Reality: Lots of manual/individual work, especially depending on the area---blood bank (terrifying at times), micro, hematology/urinalysis have a lot of hands-on stuff; coursework is HEAVILY saturated not only in the usual sciences (pre-med curriculum, essentially) the but clinical sciences as well. We constantly have to pay attention to every minor thing and know when either the machines are wrong or if the person who drew the blood didn't do such a great job. QC can be insanely complicated but is SO important.
Teaching is a big one - because we've all been students, a lot of people think that means they know what teaching is all about - especially our legislators.....
"BOGSATs" (bunch of guys sitting around the table).
We have a similar acronym in TV news: BOPSA (bunch of people standing/sitting around).
I don't have a problem explaining my job. I just watch the expressions change from interest to disappointment when I tell people I work at a television station, but I'm not on television.

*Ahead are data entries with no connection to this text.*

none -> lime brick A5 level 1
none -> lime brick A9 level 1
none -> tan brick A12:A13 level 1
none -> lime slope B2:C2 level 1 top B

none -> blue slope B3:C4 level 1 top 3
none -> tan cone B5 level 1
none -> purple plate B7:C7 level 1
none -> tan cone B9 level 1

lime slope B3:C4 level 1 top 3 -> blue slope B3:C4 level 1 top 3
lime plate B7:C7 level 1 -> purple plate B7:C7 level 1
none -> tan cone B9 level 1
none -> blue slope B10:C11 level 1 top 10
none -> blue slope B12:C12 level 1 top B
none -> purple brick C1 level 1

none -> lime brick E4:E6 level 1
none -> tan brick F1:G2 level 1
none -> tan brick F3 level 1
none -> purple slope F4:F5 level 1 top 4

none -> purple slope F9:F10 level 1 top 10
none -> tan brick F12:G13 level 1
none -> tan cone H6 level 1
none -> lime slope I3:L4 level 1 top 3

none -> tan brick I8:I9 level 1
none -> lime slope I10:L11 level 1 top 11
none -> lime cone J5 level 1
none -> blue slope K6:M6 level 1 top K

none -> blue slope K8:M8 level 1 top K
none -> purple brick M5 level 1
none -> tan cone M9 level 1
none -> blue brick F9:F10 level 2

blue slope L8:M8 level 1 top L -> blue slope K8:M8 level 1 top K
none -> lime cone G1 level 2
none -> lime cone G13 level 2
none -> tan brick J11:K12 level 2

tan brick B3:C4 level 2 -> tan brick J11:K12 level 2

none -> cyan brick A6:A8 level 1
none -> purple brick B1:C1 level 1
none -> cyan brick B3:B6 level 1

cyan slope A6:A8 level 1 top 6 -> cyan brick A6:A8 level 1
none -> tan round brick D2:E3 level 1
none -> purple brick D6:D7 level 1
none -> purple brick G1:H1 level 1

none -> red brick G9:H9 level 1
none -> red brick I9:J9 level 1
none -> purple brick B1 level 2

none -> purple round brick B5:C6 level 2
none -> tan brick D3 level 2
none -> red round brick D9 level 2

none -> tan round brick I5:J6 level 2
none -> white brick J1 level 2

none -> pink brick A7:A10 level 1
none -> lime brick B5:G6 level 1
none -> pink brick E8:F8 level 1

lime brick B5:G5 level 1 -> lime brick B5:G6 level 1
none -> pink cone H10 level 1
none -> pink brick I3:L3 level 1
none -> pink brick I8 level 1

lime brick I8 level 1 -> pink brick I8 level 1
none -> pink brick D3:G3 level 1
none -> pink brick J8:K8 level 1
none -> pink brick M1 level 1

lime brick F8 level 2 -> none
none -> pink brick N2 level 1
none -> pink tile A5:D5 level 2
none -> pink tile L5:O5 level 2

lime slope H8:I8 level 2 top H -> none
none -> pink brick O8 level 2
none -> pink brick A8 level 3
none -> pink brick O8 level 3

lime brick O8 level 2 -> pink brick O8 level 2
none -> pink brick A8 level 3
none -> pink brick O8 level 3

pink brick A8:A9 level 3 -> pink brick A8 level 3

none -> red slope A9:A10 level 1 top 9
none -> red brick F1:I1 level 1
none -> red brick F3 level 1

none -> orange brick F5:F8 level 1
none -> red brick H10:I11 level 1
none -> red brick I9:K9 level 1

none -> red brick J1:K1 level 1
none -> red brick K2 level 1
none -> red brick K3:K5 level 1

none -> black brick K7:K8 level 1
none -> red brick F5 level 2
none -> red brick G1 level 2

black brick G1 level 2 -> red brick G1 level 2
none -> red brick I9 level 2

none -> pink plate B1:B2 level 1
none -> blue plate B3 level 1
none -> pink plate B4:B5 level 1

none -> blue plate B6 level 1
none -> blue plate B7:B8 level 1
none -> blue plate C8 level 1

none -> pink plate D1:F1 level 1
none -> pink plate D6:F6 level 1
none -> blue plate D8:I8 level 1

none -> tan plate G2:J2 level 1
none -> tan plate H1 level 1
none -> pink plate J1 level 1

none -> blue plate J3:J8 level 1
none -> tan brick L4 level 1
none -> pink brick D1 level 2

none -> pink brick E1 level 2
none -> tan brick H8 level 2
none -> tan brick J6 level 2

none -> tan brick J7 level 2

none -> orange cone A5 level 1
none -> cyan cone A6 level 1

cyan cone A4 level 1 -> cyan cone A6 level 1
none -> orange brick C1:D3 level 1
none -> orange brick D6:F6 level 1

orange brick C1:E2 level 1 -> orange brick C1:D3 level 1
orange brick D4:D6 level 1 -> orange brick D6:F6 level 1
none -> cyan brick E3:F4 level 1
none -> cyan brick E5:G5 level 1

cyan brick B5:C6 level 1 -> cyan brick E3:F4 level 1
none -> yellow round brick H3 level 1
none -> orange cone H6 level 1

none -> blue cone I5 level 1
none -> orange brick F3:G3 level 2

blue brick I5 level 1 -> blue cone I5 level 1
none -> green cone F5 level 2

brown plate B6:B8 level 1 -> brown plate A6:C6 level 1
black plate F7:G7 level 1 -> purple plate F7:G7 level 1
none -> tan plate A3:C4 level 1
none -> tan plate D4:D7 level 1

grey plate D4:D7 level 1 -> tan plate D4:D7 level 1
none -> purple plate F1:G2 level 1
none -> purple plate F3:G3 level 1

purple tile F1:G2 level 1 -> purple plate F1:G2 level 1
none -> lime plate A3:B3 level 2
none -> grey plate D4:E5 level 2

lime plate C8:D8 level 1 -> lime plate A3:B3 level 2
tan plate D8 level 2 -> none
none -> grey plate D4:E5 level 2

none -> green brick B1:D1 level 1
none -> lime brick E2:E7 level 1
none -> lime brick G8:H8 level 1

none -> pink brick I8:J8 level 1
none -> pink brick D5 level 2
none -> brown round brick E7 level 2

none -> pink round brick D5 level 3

When people hear I am a college professor, they ask me what it is like to have the "summer off". They don't understand that research is a major part of the job and no one I work with takes a summer off. (At research universities, teaching classes actually takes up a very small portion of a professor's time.)
I'm a mechanical engineer, so initially people think I'm a grease monkey. I had couple of friends in college that went in the field just because they loved cars. I work with buildings, HVAC design, energy use simulation, sustainability. There are several ways of building or putting together the systems for buildings. I have to understand about payback of the choices everyone involved in the process makes.
Several people with the same degree that I have work on jobs doing things that are completely different, from calculating stress on a machine part all day in computers to spending lots of time in the field.